Skip to main content

Pandas: Statistical Tests

Pandas: Statistical Tests

Statistical tests are essential for validating hypotheses and uncovering patterns in data, critical for data analysis and machine learning. While Pandas itself does not directly implement statistical tests, it integrates seamlessly with libraries like SciPy and Statsmodels, leveraging NumPy Array Operations for efficient data preparation. This guide explores Pandas Statistical Tests, focusing on how Pandas facilitates common statistical tests (e.g., t-tests, ANOVA, chi-square) through data manipulation and integration with external libraries, with applications in hypothesis testing and exploratory data analysis.


01. Why Use Statistical Tests with Pandas?

Statistical tests help quantify relationships, differences, or dependencies in data, enabling data-driven decisions. Pandas excels at preparing and structuring data for these tests, using its DataFrame and Series objects to handle grouping, filtering, and aggregation efficiently. By combining Pandas with SciPy or Statsmodels, users can perform tests like t-tests for comparing means, ANOVA for group differences, or chi-square for categorical associations. These tools are vital for validating assumptions, selecting features, and ensuring robust machine learning or statistical models.

Example: Basic T-Test with Pandas and SciPy

import pandas as pd
import numpy as np
from scipy.stats import ttest_ind

# Create a sample DataFrame
df = pd.DataFrame({
    'Group': ['A', 'A', 'A', 'B', 'B', 'B'],
    'Value': [10, 12, 11, 15, 14, 16]
})

# Group data by 'Group'
group_a = df[df['Group'] == 'A']['Value']
group_b = df[df['Group'] == 'B']['Value']

# Perform t-test
t_stat, p_value = ttest_ind(group_a, group_b)

print("T-statistic:", t_stat)
print("P-value:", p_value)

Output:

T-statistic: -4.024922359499621
P-value: 0.016076553465799472

Explanation:

  • Pandas - Filters data by Group to create subsets for testing.
  • ttest_ind - Compares means of two independent groups, with a low p-value (<0.05) suggesting significant difference.

02. Key Statistical Tests with Pandas

Pandas facilitates statistical tests by preparing data for libraries like SciPy and Statsmodels, which perform the computations. These tests leverage NumPy’s efficiency for handling numerical operations. The table below summarizes key statistical tests, their integration with Pandas, and their applications:

Test Method (SciPy/Statsmodels) Pandas Role Use Case
T-Test scipy.stats.ttest_ind Group and filter data Compare means of two groups
ANOVA scipy.stats.f_oneway Group data by categories Compare means across multiple groups
Chi-Square scipy.stats.chi2_contingency Create contingency tables Test categorical associations
Kolmogorov-Smirnov scipy.stats.ks_2samp Extract sample distributions Compare distributions
Regression Analysis statsmodels.formula.api.ols Prepare feature and target data Model relationships


2.1 T-Test for Comparing Means

Example: Independent T-Test

import pandas as pd
import numpy as np
from scipy.stats import ttest_ind

# Create a DataFrame
df = pd.DataFrame({
    'Treatment': ['Control', 'Control', 'Control', 'Test', 'Test', 'Test'],
    'Score': [80, 85, 82, 90, 88, 92]
})

**EXERCISE:**
Please continue the guide on statistical tests with Pandas above, picking up right after its last line.

**DATA BLOCK:**

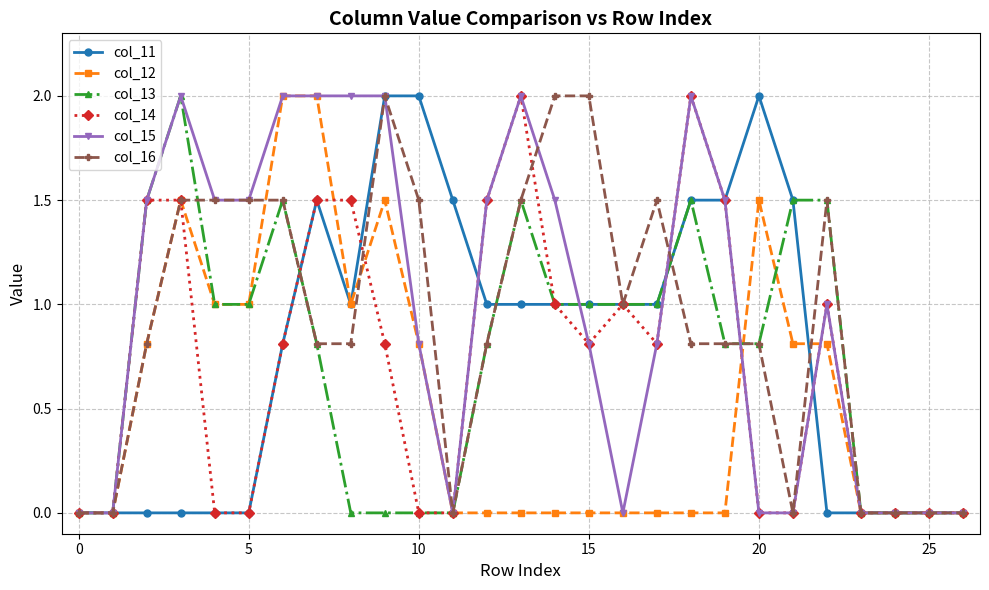

What is the maximum value for col_12?

2.0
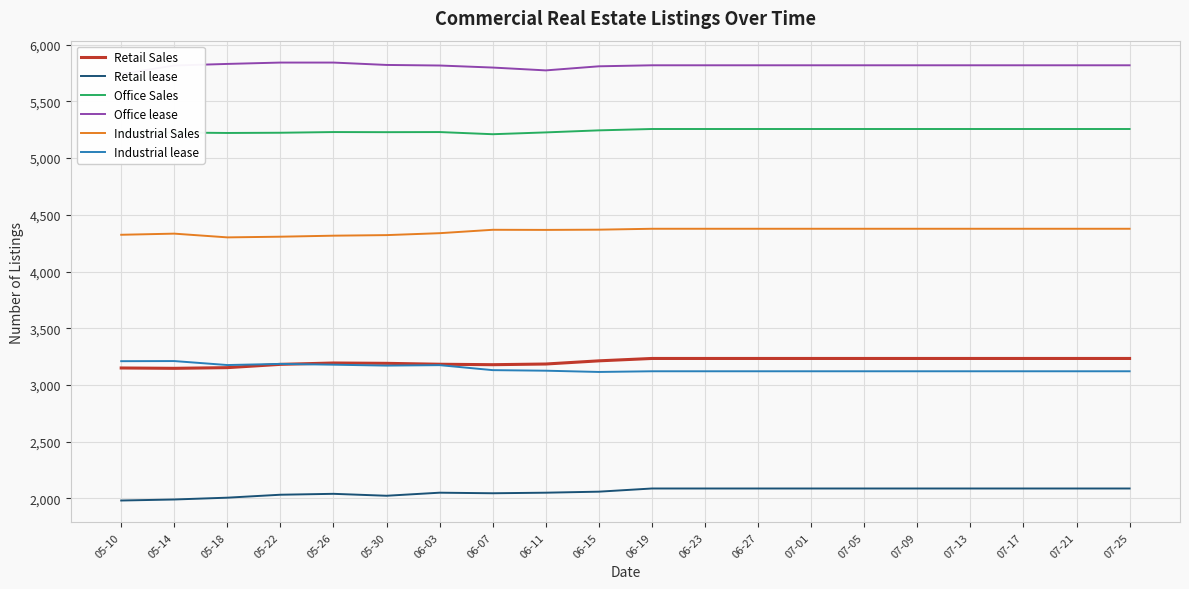

True or false: Office lease and Office Sales intersect in this chart.

False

**EXPECTED ANSWER:**
# Extract groups
control = df[df['Treatment'] == 'Control']['Score']
test = df[df['Treatment'] == 'Test']['Score']

# Perform t-test
t_stat, p_value = ttest_ind(control, test)

print("T-statistic:", t_stat)
print("P-value:", p_value)

Output:

T-statistic: -3.8729833462074166
P-value: 0.017599604431684243

Explanation:

  • Pandas - Filters Score by Treatment to create two groups.
  • ttest_ind - Tests if group means differ significantly (p < 0.05 indicates a difference).

2.2 ANOVA for Multiple Groups

Example: One-Way ANOVA

import pandas as pd
import numpy as np
from scipy.stats import f_oneway

# Create a DataFrame
df = pd.DataFrame({
    'Group': ['A', 'A', 'A', 'B', 'B', 'B', 'C', 'C', 'C'],
    'Value': [10, 12, 11, 15, 14, 16, 20, 22, 21]
})

# Group data
groups = [df[df['Group'] == g]['Value'] for g in df['Group'].unique()]

# Perform ANOVA
f_stat, p_value = f_oneway(*groups)

print("F-statistic:", f_stat)
print("P-value:", p_value)

Output:

F-statistic: 24.84210526315789
P-value: 0.0006146912299233625

Explanation:

  • Pandas - Groups Value by Group using a list comprehension.
  • f_oneway - Tests if means differ across multiple groups (low p-value suggests significant differences).

2.3 Chi-Square Test for Categorical Data

Example: Chi-Square Test

import pandas as pd
from scipy.stats import chi2_contingency

# Create a DataFrame
df = pd.DataFrame({
    'Gender': ['M', 'M', 'F', 'F', 'M', 'F'],
    'Preference': ['Yes', 'No', 'Yes', 'No', 'Yes', 'No']
})

# Create contingency table
contingency_table = pd.crosstab(df['Gender'], df['Preference'])

# Perform chi-square test
chi2, p_value, dof, expected = chi2_contingency(contingency_table)

print("Contingency table:\n", contingency_table)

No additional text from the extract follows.